▶ Task instructions: Pictures excluded, copy all of the data below exactly.

Dataset records
++++++++

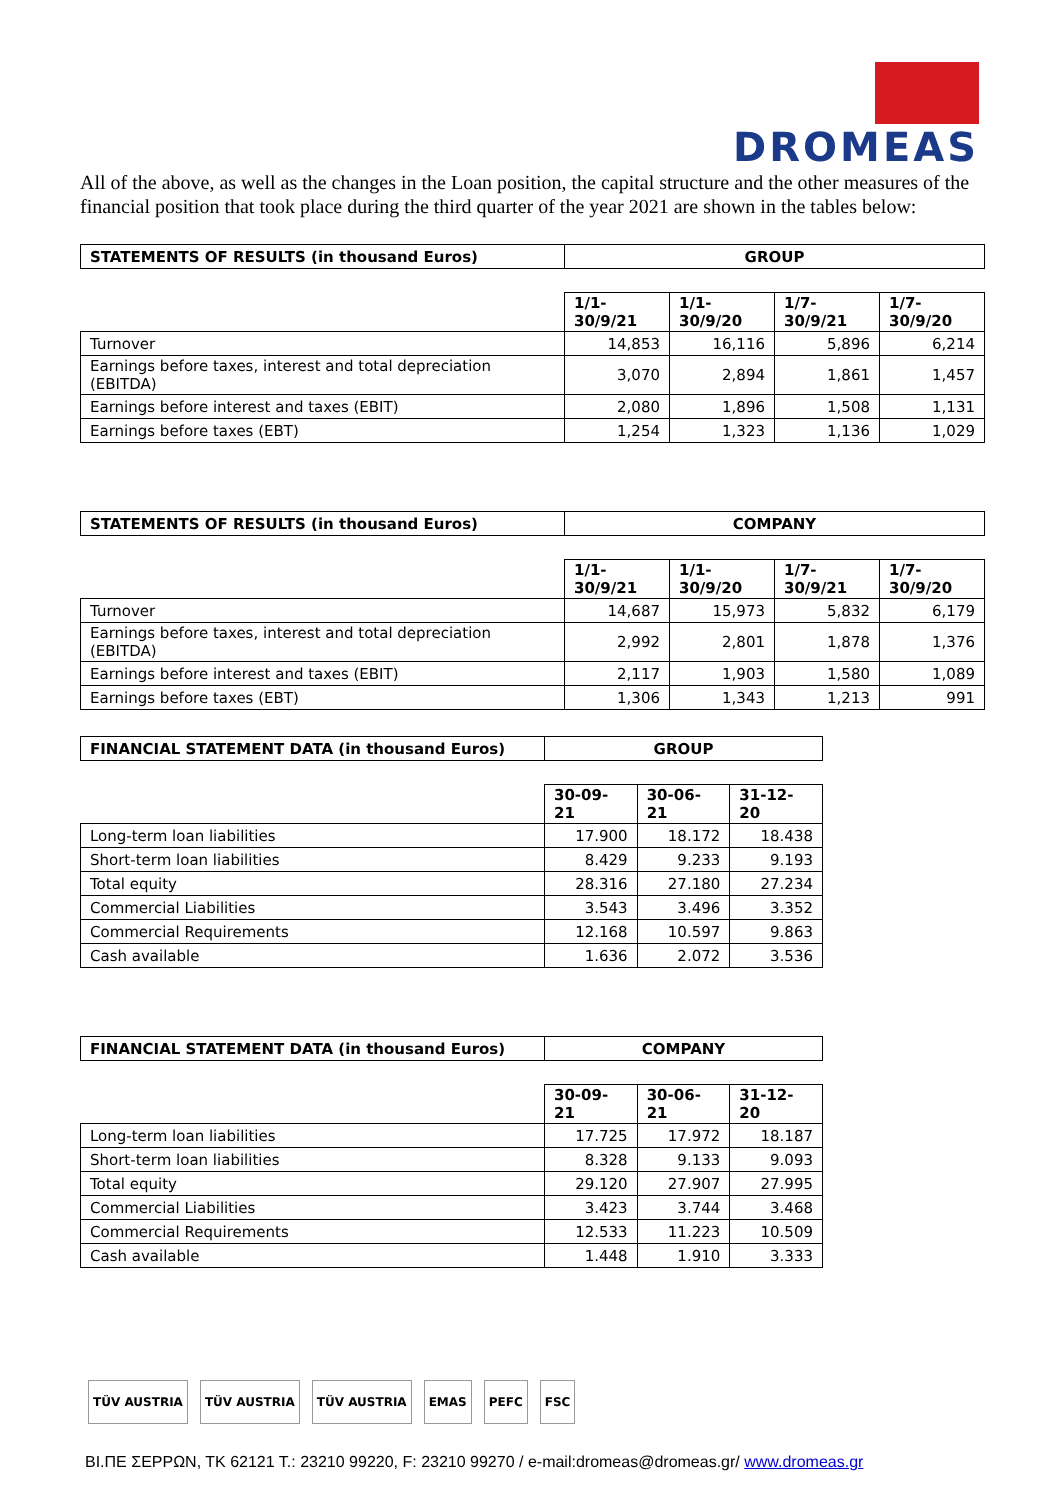DROMEAS
All of the above, as well as the changes in the Loan position, the capital structure and the other measures of the financial position that took place during the third quarter of the year 2021 are shown in the tables below:
| STATEMENTS OF RESULTS (in thousand Euros) | GROUP | | | |
| --- | --- | --- | --- | --- |
| | 1/1- 30/9/21 | 1/1- 30/9/20 | 1/7- 30/9/21 | 1/7- 30/9/20 |
| Turnover | 14,853 | 16,116 | 5,896 | 6,214 |
| Earnings before taxes, interest and total depreciation (EBITDA) | 3,070 | 2,894 | 1,861 | 1,457 |
| Earnings before interest and taxes (EBIT) | 2,080 | 1,896 | 1,508 | 1,131 |
| Earnings before taxes (EBT) | 1,254 | 1,323 | 1,136 | 1,029 |
| STATEMENTS OF RESULTS (in thousand Euros) | COMPANY | | | |
| --- | --- | --- | --- | --- |
| | 1/1- 30/9/21 | 1/1- 30/9/20 | 1/7- 30/9/21 | 1/7- 30/9/20 |
| Turnover | 14,687 | 15,973 | 5,832 | 6,179 |
| Earnings before taxes, interest and total depreciation (EBITDA) | 2,992 | 2,801 | 1,878 | 1,376 |
| Earnings before interest and taxes (EBIT) | 2,117 | 1,903 | 1,580 | 1,089 |
| Earnings before taxes (EBT) | 1,306 | 1,343 | 1,213 | 991 |
| FINANCIAL STATEMENT DATA (in thousand Euros) | GROUP | | |
| --- | --- | --- | --- |
| | 30-09-21 | 30-06-21 | 31-12-20 |
| Long-term loan liabilities | 17.900 | 18.172 | 18.438 |
| Short-term loan liabilities | 8.429 | 9.233 | 9.193 |
| Total equity | 28.316 | 27.180 | 27.234 |
| Commercial Liabilities | 3.543 | 3.496 | 3.352 |
| Commercial Requirements | 12.168 | 10.597 | 9.863 |
| Cash available | 1.636 | 2.072 | 3.536 |
| FINANCIAL STATEMENT DATA (in thousand Euros) | COMPANY | | |
| --- | --- | --- | --- |
| | 30-09-21 | 30-06-21 | 31-12-20 |
| Long-term loan liabilities | 17.725 | 17.972 | 18.187 |
| Short-term loan liabilities | 8.328 | 9.133 | 9.093 |
| Total equity | 29.120 | 27.907 | 27.995 |
| Commercial Liabilities | 3.423 | 3.744 | 3.468 |
| Commercial Requirements | 12.533 | 11.223 | 10.509 |
| Cash available | 1.448 | 1.910 | 3.333 |
TÜV AUSTRIA TÜV AUSTRIA TÜV AUSTRIA EMAS PEFC FSC
ΒΙ.ΠΕ ΣΕΡΡΩΝ, ΤΚ 62121 Τ.: 23210 99220, F: 23210 99270 / e-mail:dromeas@dromeas.gr/ www.dromeas.gr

++++++++

▶ Finished task:
DROMEAS
All of the above, as well as the changes in the Loan position, the capital structure and the other measures of the financial position that took place during the third quarter of the year 2021 are shown in the tables below:
| STATEMENTS OF RESULTS (in thousand Euros) | GROUP | | | |
| --- | --- | --- | --- | --- |
| | 1/1- 30/9/21 | 1/1- 30/9/20 | 1/7- 30/9/21 | 1/7- 30/9/20 |
| Turnover | 14,853 | 16,116 | 5,896 | 6,214 |
| Earnings before taxes, interest and total depreciation (EBITDA) | 3,070 | 2,894 | 1,861 | 1,457 |
| Earnings before interest and taxes (EBIT) | 2,080 | 1,896 | 1,508 | 1,131 |
| Earnings before taxes (EBT) | 1,254 | 1,323 | 1,136 | 1,029 |
| STATEMENTS OF RESULTS (in thousand Euros) | COMPANY | | | |
| --- | --- | --- | --- | --- |
| | 1/1- 30/9/21 | 1/1- 30/9/20 | 1/7- 30/9/21 | 1/7- 30/9/20 |
| Turnover | 14,687 | 15,973 | 5,832 | 6,179 |
| Earnings before taxes, interest and total depreciation (EBITDA) | 2,992 | 2,801 | 1,878 | 1,376 |
| Earnings before interest and taxes (EBIT) | 2,117 | 1,903 | 1,580 | 1,089 |
| Earnings before taxes (EBT) | 1,306 | 1,343 | 1,213 | 991 |
| FINANCIAL STATEMENT DATA (in thousand Euros) | GROUP | | |
| --- | --- | --- | --- |
| | 30-09-21 | 30-06-21 | 31-12-20 |
| Long-term loan liabilities | 17.900 | 18.172 | 18.438 |
| Short-term loan liabilities | 8.429 | 9.233 | 9.193 |
| Total equity | 28.316 | 27.180 | 27.234 |
| Commercial Liabilities | 3.543 | 3.496 | 3.352 |
| Commercial Requirements | 12.168 | 10.597 | 9.863 |
| Cash available | 1.636 | 2.072 | 3.536 |
| FINANCIAL STATEMENT DATA (in thousand Euros) | COMPANY | | |
| --- | --- | --- | --- |
| | 30-09-21 | 30-06-21 | 31-12-20 |
| Long-term loan liabilities | 17.725 | 17.972 | 18.187 |
| Short-term loan liabilities | 8.328 | 9.133 | 9.093 |
| Total equity | 29.120 | 27.907 | 27.995 |
| Commercial Liabilities | 3.423 | 3.744 | 3.468 |
| Commercial Requirements | 12.533 | 11.223 | 10.509 |
| Cash available | 1.448 | 1.910 | 3.333 |
TÜV AUSTRIA TÜV AUSTRIA TÜV AUSTRIA EMAS PEFC FSC
ΒΙ.ΠΕ ΣΕΡΡΩΝ, ΤΚ 62121 Τ.: 23210 99220, F: 23210 99270 / e-mail:dromeas@dromeas.gr/ www.dromeas.gr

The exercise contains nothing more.